_EXERCISE OBJECTIVE_
Repeat the records below exactly, leaving out any pictures.

[SOURCE DATA — start]

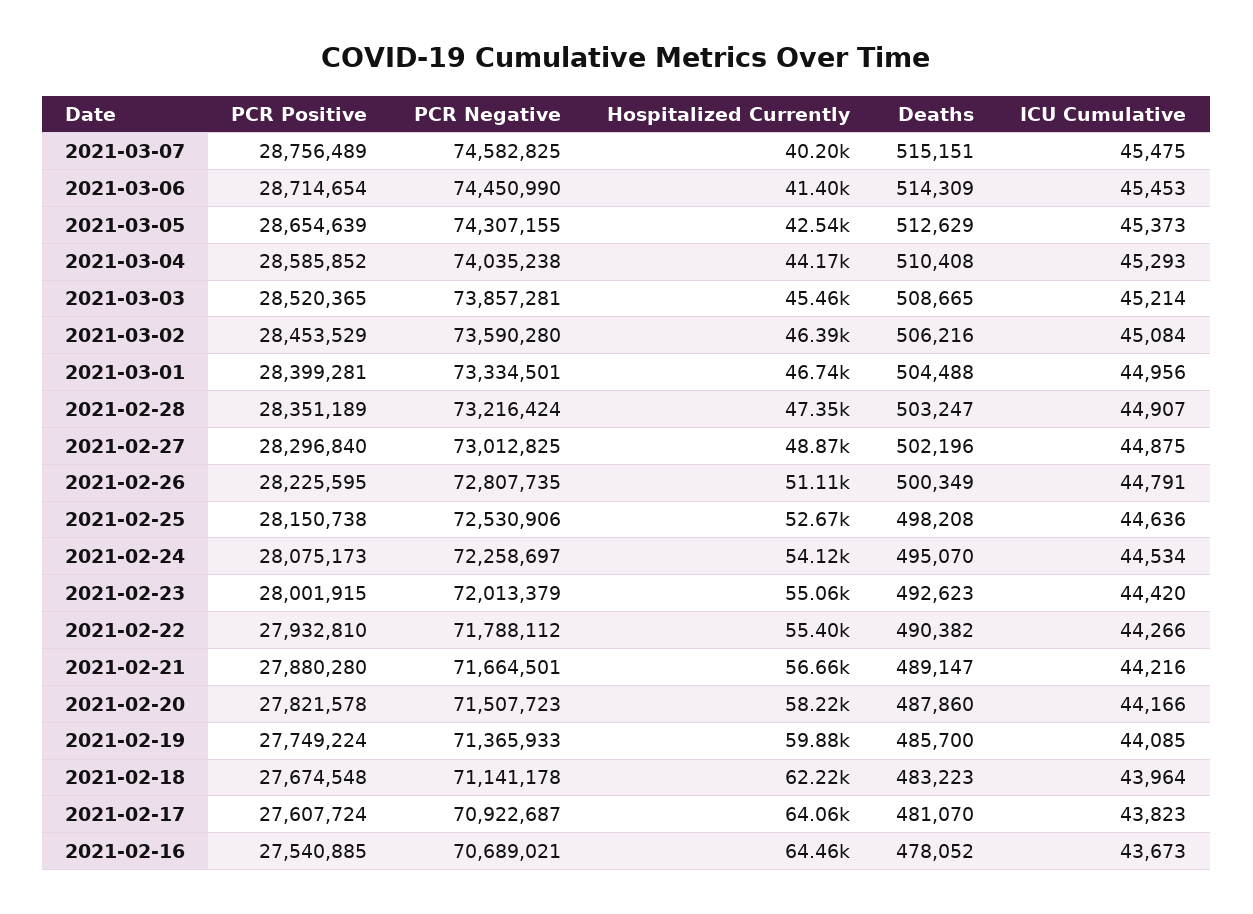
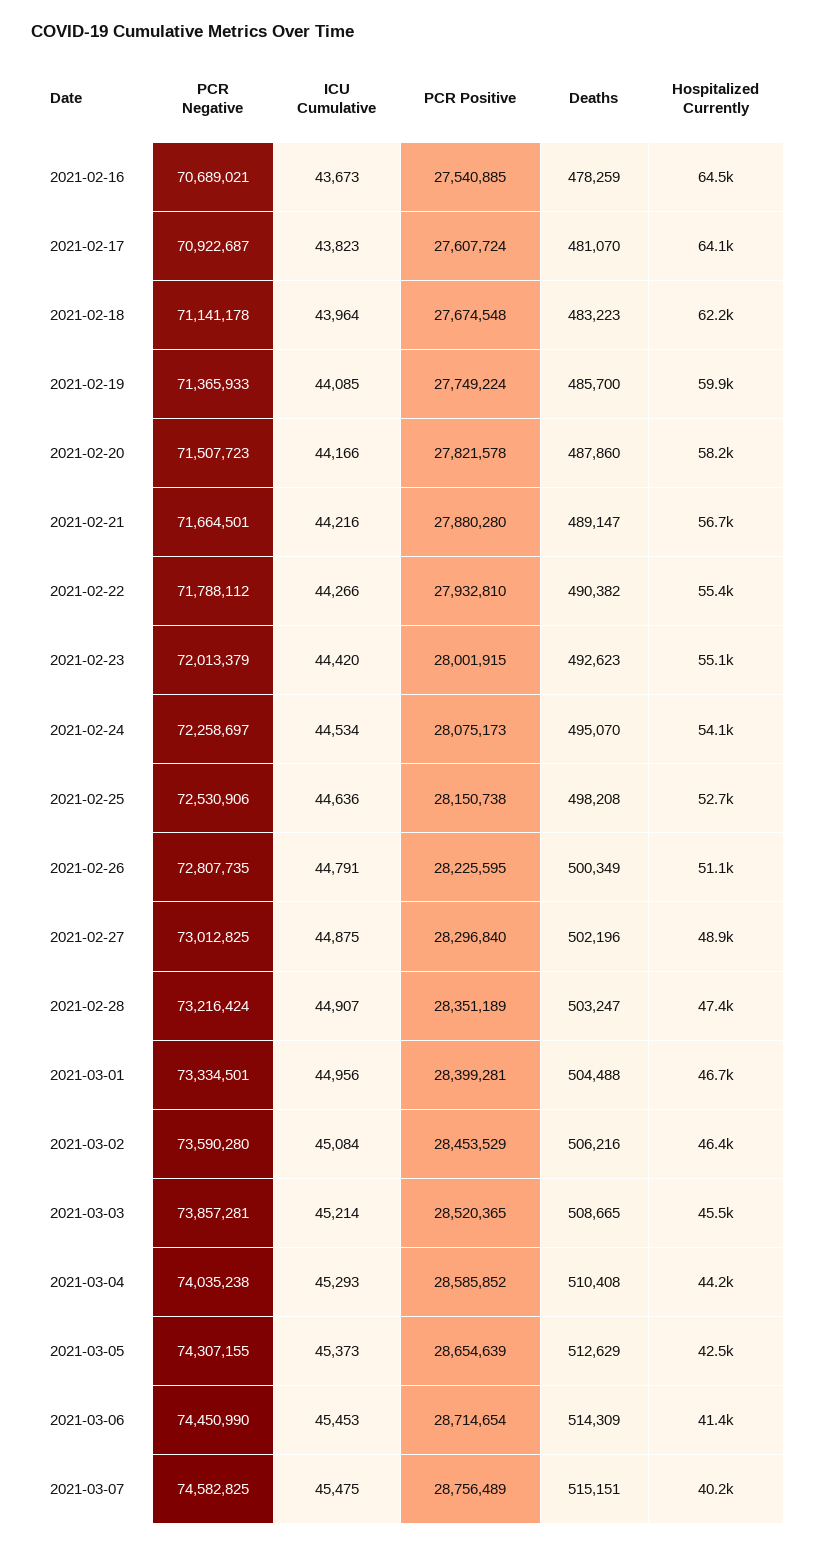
  {
    "PCR Positive": {
      "2021-03-07": 28756489,
      "2021-03-06": 28714654,
      "2021-03-05": 28654639,
      "2021-03-04": 28585852,
      "2021-03-03": 28520365,
      "2021-03-02": 28453529,
      "2021-03-01": 28399281,
      "2021-02-28": 28351189,
      "2021-02-27": 28296840,
      "2021-02-26": 28225595,
      "2021-02-25": 28150738,
      "2021-02-24": 28075173,
      "2021-02-23": 28001915,
      "2021-02-22": 27932810,
      "2021-02-21": 27880280,
      "2021-02-20": 27821578,
      "2021-02-19": 27749224,
      "2021-02-18": 27674548,
      "2021-02-17": 27607724,
      "2021-02-16": 27540885
    },
    "PCR Negative": {
      "2021-03-07": 74582825,
      "2021-03-06": 74450990,
      "2021-03-05": 74307155,
      "2021-03-04": 74035238,
      "2021-03-03": 73857281,
      "2021-03-02": 73590280,
      "2021-03-01": 73334501,
      "2021-02-28": 73216424,
      "2021-02-27": 73012825,
      "2021-02-26": 72807735,
      "2021-02-25": 72530906,
      "2021-02-24": 72258697,
      "2021-02-23": 72013379,
      "2021-02-22": 71788112,
      "2021-02-21": 71664501,
      "2021-02-20": 71507723,
      "2021-02-19": 71365933,
      "2021-02-18": 71141178,
      "2021-02-17": 70922687,
      "2021-02-16": 70689021
    },
    "Hospitalized Currently": {
      "2021-03-07": 40200,
      "2021-03-06": 41400,
      "2021-03-05": 42540,
      "2021-03-04": 44170,
      "2021-03-03": 45460,
      "2021-03-02": 46390,
      "2021-03-01": 46740,
      "2021-02-28": 47350,
      "2021-02-27": 48870,
      "2021-02-26": 51110,
      "2021-02-25": 52670,
      "2021-02-24": 54120,
      "2021-02-23": 55060,
      "2021-02-22": 55400,
      "2021-02-21": 56660,
      "2021-02-20": 58220,
      "2021-02-19": 59880,
      "2021-02-18": 62220,
      "2021-02-17": 64060,
      "2021-02-16": 64460
    },
    "Deaths": {
      "2021-03-07": 515151,
      "2021-03-06": 514309,
      "2021-03-05": 512629,
      "2021-03-04": 510408,
      "2021-03-03": 508665,
      "2021-03-02": 506216,
      "2021-03-01": 504488,
      "2021-02-28": 503247,
      "2021-02-27": 502196,
      "2021-02-26": 500349,
      "2021-02-25": 498208,
      "2021-02-24": 495070,
      "2021-02-23": 492623,
      "2021-02-22": 490382,
      "2021-02-21": 489147,
      "2021-02-20": 487860,
      "2021-02-19": 485700,
      "2021-02-18": 483223,
      "2021-02-17": 481070,
-     "2021-02-16": 478052
+     "2021-02-16": 478259
    },
    "ICU Cumulative": {
      "2021-03-07": 45475,
      "2021-03-06": 45453,
      "2021-03-05": 45373,
      "2021-03-04": 45293,
      "2021-03-03": 45214,
      "2021-03-02": 45084,
      "2021-03-01": 44956,
      "2021-02-28": 44907,
      "2021-02-27": 44875,
      "2021-02-26": 44791,
      "2021-02-25": 44636,
      "2021-02-24": 44534,
      "2021-02-23": 44420,
      "2021-02-22": 44266,
      "2021-02-21": 44216,
      "2021-02-20": 44166,
      "2021-02-19": 44085,
      "2021-02-18": 43964,
      "2021-02-17": 43823,
      "2021-02-16": 43673
    }
  }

[SOURCE DATA — finish]

_YOUR RESPONSE_
  {
    "PCR Positive": {
      "2021-03-07": 28756489,
      "2021-03-06": 28714654,
      "2021-03-05": 28654639,
      "2021-03-04": 28585852,
      "2021-03-03": 28520365,
      "2021-03-02": 28453529,
      "2021-03-01": 28399281,
      "2021-02-28": 28351189,
      "2021-02-27": 28296840,
      "2021-02-26": 28225595,
      "2021-02-25": 28150738,
      "2021-02-24": 28075173,
      "2021-02-23": 28001915,
      "2021-02-22": 27932810,
      "2021-02-21": 27880280,
      "2021-02-20": 27821578,
      "2021-02-19": 27749224,
      "2021-02-18": 27674548,
      "2021-02-17": 27607724,
      "2021-02-16": 27540885
    },
    "PCR Negative": {
      "2021-03-07": 74582825,
      "2021-03-06": 74450990,
      "2021-03-05": 74307155,
      "2021-03-04": 74035238,
      "2021-03-03": 73857281,
      "2021-03-02": 73590280,
      "2021-03-01": 73334501,
      "2021-02-28": 73216424,
      "2021-02-27": 73012825,
      "2021-02-26": 72807735,
      "2021-02-25": 72530906,
      "2021-02-24": 72258697,
      "2021-02-23": 72013379,
      "2021-02-22": 71788112,
      "2021-02-21": 71664501,
      "2021-02-20": 71507723,
      "2021-02-19": 71365933,
      "2021-02-18": 71141178,
      "2021-02-17": 70922687,
      "2021-02-16": 70689021
    },
    "Hospitalized Currently": {
      "2021-03-07": 40200,
      "2021-03-06": 41400,
      "2021-03-05": 42540,
      "2021-03-04": 44170,
      "2021-03-03": 45460,
      "2021-03-02": 46390,
      "2021-03-01": 46740,
      "2021-02-28": 47350,
      "2021-02-27": 48870,
      "2021-02-26": 51110,
      "2021-02-25": 52670,
      "2021-02-24": 54120,
      "2021-02-23": 55060,
      "2021-02-22": 55400,
      "2021-02-21": 56660,
      "2021-02-20": 58220,
      "2021-02-19": 59880,
      "2021-02-18": 62220,
      "2021-02-17": 64060,
      "2021-02-16": 64460
    },
    "Deaths": {
      "2021-03-07": 515151,
      "2021-03-06": 514309,
      "2021-03-05": 512629,
      "2021-03-04": 510408,
      "2021-03-03": 508665,
      "2021-03-02": 506216,
      "2021-03-01": 504488,
      "2021-02-28": 503247,
      "2021-02-27": 502196,
      "2021-02-26": 500349,
      "2021-02-25": 498208,
      "2021-02-24": 495070,
      "2021-02-23": 492623,
      "2021-02-22": 490382,
      "2021-02-21": 489147,
      "2021-02-20": 487860,
      "2021-02-19": 485700,
      "2021-02-18": 483223,
      "2021-02-17": 481070,
-     "2021-02-16": 478052
+     "2021-02-16": 478259
    },
    "ICU Cumulative": {
      "2021-03-07": 45475,
      "2021-03-06": 45453,
      "2021-03-05": 45373,
      "2021-03-04": 45293,
      "2021-03-03": 45214,
      "2021-03-02": 45084,
      "2021-03-01": 44956,
      "2021-02-28": 44907,
      "2021-02-27": 44875,
      "2021-02-26": 44791,
      "2021-02-25": 44636,
      "2021-02-24": 44534,
      "2021-02-23": 44420,
      "2021-02-22": 44266,
      "2021-02-21": 44216,
      "2021-02-20": 44166,
      "2021-02-19": 44085,
      "2021-02-18": 43964,
      "2021-02-17": 43823,
      "2021-02-16": 43673
    }
  }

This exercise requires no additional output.